Am vierten Tag folgt dann das große Finale, die letzten beiden Pflichttauchgänge, die genauso ablaufen, wie die vom Vortag. Anschließend ist man zertifizierter Taucher und darf von nun an ohne Tauchlehrer, also lediglich mit einem Partner (in Tauchkreisen "Buddy" genannt), unter Wasser gehen. Jeder sollte sich allerdings bewusst sein, dass das nicht heißt, dass man jetzt tauchen kann, sondern nur, dass man jetzt ohne Tauchlehrer weiter üben darf. Ist halt auch wie beim Führerschein. Wer einen Fünftageskurs belegt hat, bekommt dazu meist auch schon am vierten Tag bei einem Nachmittags- oder Nachttauchgang weitere Gelegenheit. Nachttauchgänge gehören bei Kursen am Great Barrier Reef zum Standardrepertoire und ich kann jedem nur empfehlen, diese Möglichkeit zu nutzen, ist eine gute Erfahrung. Mit der Erfahrung von gerade mal vier Freiwassertauchgängen auf dem Buckel, ist es aber eine gute Idee, sich von einem Divemaster oder Instructor der Tauchschule führen zu lassen. Unter Wasser ist es bei Nacht nämlich verdammt dunkel, was die Nervosität bei dem ein oder anderen mit Sicherheit etwas erhöhen dürfte und die Navigation unter Wasser, die ohnehin schon schwer genug ist, für einen Neuling schlichtweg unmöglich macht. Ein erfahrener Profi in Reichweite tut da gut. Außerdem haben die immer so schön hellleuchtende Lampen, die Leihlampe der Tauchschule wirkt da mehr wie ein Glühwürmchen im tiefen Wald.
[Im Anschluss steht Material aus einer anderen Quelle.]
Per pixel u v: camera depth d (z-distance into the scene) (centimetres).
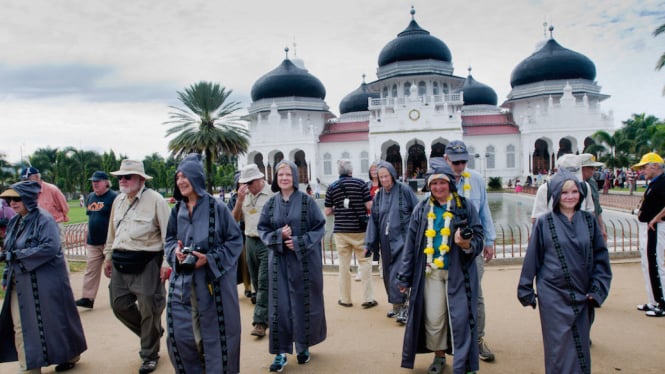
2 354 436
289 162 471
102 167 4781
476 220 404
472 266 396
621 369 415
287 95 5209
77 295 773
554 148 4262
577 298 353
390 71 4944
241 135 2844
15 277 429
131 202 470
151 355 455
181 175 382
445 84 4962
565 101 4247
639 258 885
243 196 645
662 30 1881
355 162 4669
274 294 446
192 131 2727
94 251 684
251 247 639
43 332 432
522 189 3509
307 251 451
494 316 582
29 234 437
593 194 554
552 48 4834
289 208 464
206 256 370
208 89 2691
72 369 462
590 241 362
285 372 436
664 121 4131
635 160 3216
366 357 468
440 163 406
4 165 1970
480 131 4512
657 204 560
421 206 419
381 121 4366
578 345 348
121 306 463
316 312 459
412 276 416
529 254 377
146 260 456
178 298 369
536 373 417
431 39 4881
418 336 410
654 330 514
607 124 4191
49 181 4800
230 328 381
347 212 647
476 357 383
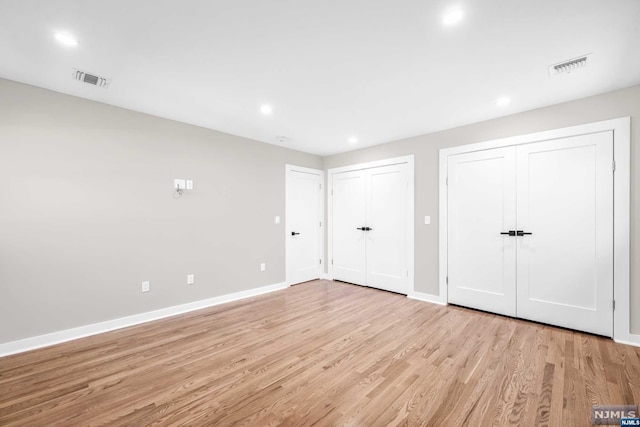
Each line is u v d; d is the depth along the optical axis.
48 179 2.46
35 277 2.38
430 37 1.76
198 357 2.20
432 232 3.63
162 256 3.13
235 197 3.83
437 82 2.35
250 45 1.85
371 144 4.29
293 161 4.61
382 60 2.03
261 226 4.14
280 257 4.39
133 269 2.92
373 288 4.35
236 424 1.48
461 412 1.56
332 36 1.76
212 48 1.88
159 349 2.34
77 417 1.54
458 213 3.40
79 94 2.57
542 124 2.83
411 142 3.88
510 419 1.50
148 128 3.05
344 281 4.79
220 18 1.59
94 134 2.70
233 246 3.79
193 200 3.40
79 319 2.59
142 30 1.69
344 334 2.63
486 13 1.54
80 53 1.93
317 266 5.03
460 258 3.39
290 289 4.33
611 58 1.98
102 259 2.73
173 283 3.21
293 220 4.62
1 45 1.83
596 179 2.54
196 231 3.42
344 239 4.79
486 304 3.19
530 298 2.90
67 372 1.99
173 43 1.83
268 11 1.53
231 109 2.93
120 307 2.83
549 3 1.46
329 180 5.03
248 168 3.98
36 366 2.07
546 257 2.80
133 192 2.93
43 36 1.74
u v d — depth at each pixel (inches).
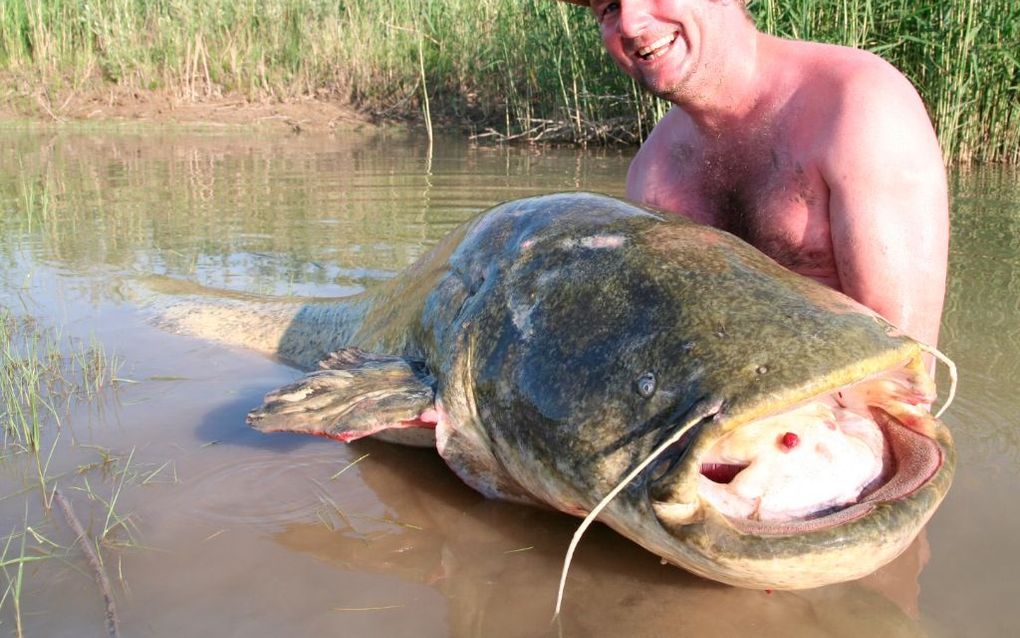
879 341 37.4
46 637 36.8
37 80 276.5
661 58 54.8
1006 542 44.4
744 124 55.9
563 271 47.1
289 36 285.7
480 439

Der fünfte Tag bei einem Fünftageskurs besteht dann in der Regel nur noch aus Funtauchen. Man schnappt sich also einen Buddy (es findet sich immer einer) und bestaunt in aller Ruhe die Unterwasserwelt. Je langsamer man sich bewegt, desto mehr bekommt man zu sehen. Für die Fische wirkt man durch das laute Atmen eh schon wie eine Dampfmaschine, bewegt man sich dazu noch hektisch durch die Gegend, verschreckt man sie noch mehr und sie flüchten verängstigt. Außerdem benötigt man bei einem ruhigen, entspanntem Tauchstil viel weniger Luft und man kann viel länger unten bleiben. Man lasse also die Fische zu sich selbst kommen, anstatt zu versuchen, ihnen hinterherzujagen, sie sind eh schneller. Was die Navigation angeht, sollte man die als Anfänger getrost vergessen, man ist sowieso nie da, wo man sich vermutet. Wenn man keine Luft mehr hat, tauche man einfach auf und schnorchle zum Boot oder zum Strand zurück. Lässt das Tauchrevier das nicht zu, weil es sich z.B. um einen Strömungstauchgang handelt, sollte man sich lieber wieder von einem Divemaster oder Instructor guiden lassen, das erhöht die Chance, dass man am Ende auch wieder eingesammelt wird.

Fazit: Wie alles Neue im Leben, lernt man Tauchen Schritt für Schritt und mit jeder erfolgreich absolvierten Übung steigt die Sicherheit und das Vertrauen in sich selbst. Es ist nicht gefährlich, wenn man sich verantwortungsbewusst verhält, dafür ist der Spaßfaktor gigantisch. Abschließend sei bemerkt, daß die Schilderung hier natürlich nur eine grobe Idee vermitteln soll, wie so ein Kurs abläuft, im Detail ist das sicher von Organisation zu Organisation und von Tauchlehrer zu Tauchlehrer unterschiedlich. Außerdem hat sich seit 1997 bei einigen Organisationen vieles an der Struktur des Kurses verändert. Heute versucht man tatsächlich, den Schüler so früh wie möglich ins Wasser zu bringen und nicht erst lange mit Theorie zu quälen, um ihm nicht den Spaß an der Sache zu vermiesen. Schließlich will man Tauchen gehen und kein Physik-Diplom machen.